> [TEXTO FORNECIDO]:
★ ★ ★

O Ministério da Pesca e Aquicultura (MPA) e o Ministério do Meio Ambiente e Mudança do Clima (MMA) definiram as cotas de captura para a espécie tainha (Mugil liza) na safra de 2026. A decisão, publicada na Portaria Interministerial MPA/MMA nº 51, estabelece os limites de captura total, as cotas por modalidade de permissionamento, áreas de pesca e medidas de registro, monitoramento e controle para as regiões Sudeste e Sul do Brasil.
Cotas definidas para a safra de 2026
O limite total de captura da tainha para 2026 será distribuído da seguinte forma:
- 720 toneladas para cerco/traineira, com operação no Mar Territorial e na Zona Econômica Exclusiva (ZEE) das regiões Sudeste e Sul.
- 1094 toneladas para emalhe anilhado, com operação no Mar Territorial adjacente a Santa Catarina.
- 2070 toneladas para emalhe costeiro de superfície (modalidade 2.2), com operação no Mar Territorial e ZEE das regiões Sudeste e Sul.
- 1332 toneladas para arrasto de praia (modalidades 6.8, 6.9, 6.10 e 6.11), com operação no Mar Territorial adjacente a Santa Catarina.
- 2760 toneladas para captura no estuário da Lagoa dos Patos, conforme área definida na Instrução Normativa Conjunta nº 3/2004.
Avanços na gestão participativa
A gestão das cotas para 2026 conta com o Painel de Monitoramento da Temporada de Pesca da Tainha, que será atualizado no sistema PesqBrasil – Monitoramento. Essa ferramenta, mais moderna e com interface aprimorada, visa facilitar o registro e a consolidação dos dados. O MPA promoverá capacitações para orientar o uso da nova plataforma.
Segundo Leonardo Pinheiro, biólogo da Secretaria Nacional da Pesca Artesanal (SNPA), os encontros com pescadores têm sido fundamentais para o ordenamento pesqueiro e o acesso justo aos recursos. “Os encontros e reuniões foram importantes e positivos para os avanços da gestão pesqueira de forma participativa, recepcionando as recomendações e aproximando as pescadoras e pescadores dos processos de decisão”, destacou.
A portaria foi elaborada com base em dados científicos robustos, provenientes de investimentos do MPA em pesquisa de avaliação de estoque, realizada pelo CPG Pelágicos Sudeste/Sul. A gestão por cotas busca garantir a sustentabilidade da atividade pesqueira, considerando também os saberes e demandas dos pescadores e pescadoras, com participação ativa em reuniões e articulação com os governos locais.

★ ★ ★

> [SEÇÃO DE DADOS]:
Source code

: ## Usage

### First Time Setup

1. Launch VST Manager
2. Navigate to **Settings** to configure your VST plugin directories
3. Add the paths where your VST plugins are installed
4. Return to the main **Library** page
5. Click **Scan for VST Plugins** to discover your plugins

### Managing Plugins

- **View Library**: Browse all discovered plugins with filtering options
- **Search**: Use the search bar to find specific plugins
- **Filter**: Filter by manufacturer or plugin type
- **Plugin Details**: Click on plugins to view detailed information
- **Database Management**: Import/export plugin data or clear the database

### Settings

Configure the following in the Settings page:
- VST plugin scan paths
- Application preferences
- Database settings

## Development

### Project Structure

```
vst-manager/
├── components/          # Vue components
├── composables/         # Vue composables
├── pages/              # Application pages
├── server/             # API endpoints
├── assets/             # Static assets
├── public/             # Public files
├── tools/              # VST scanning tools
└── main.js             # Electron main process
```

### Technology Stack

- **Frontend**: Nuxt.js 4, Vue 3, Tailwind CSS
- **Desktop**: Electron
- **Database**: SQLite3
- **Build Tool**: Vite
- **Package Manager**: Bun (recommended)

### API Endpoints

★ ★ ★

> [DETALHES DO EXERCÍCIO]: Reescreva o trecho do texto fornecido situado entre "Cotas definidas para" e "(ZEE) das regiões Sudeste e Sul.", inclusive, trocando "safra" por "temporada".

> [SOLUÇÃO]:
Cotas definidas para a temporada de 2026
O limite total de captura da tainha para 2026 será distribuído da seguinte forma:
- 720 toneladas para cerco/traineira, com operação no Mar Territorial e na Zona Econômica Exclusiva (ZEE) das regiões Sudeste e Sul.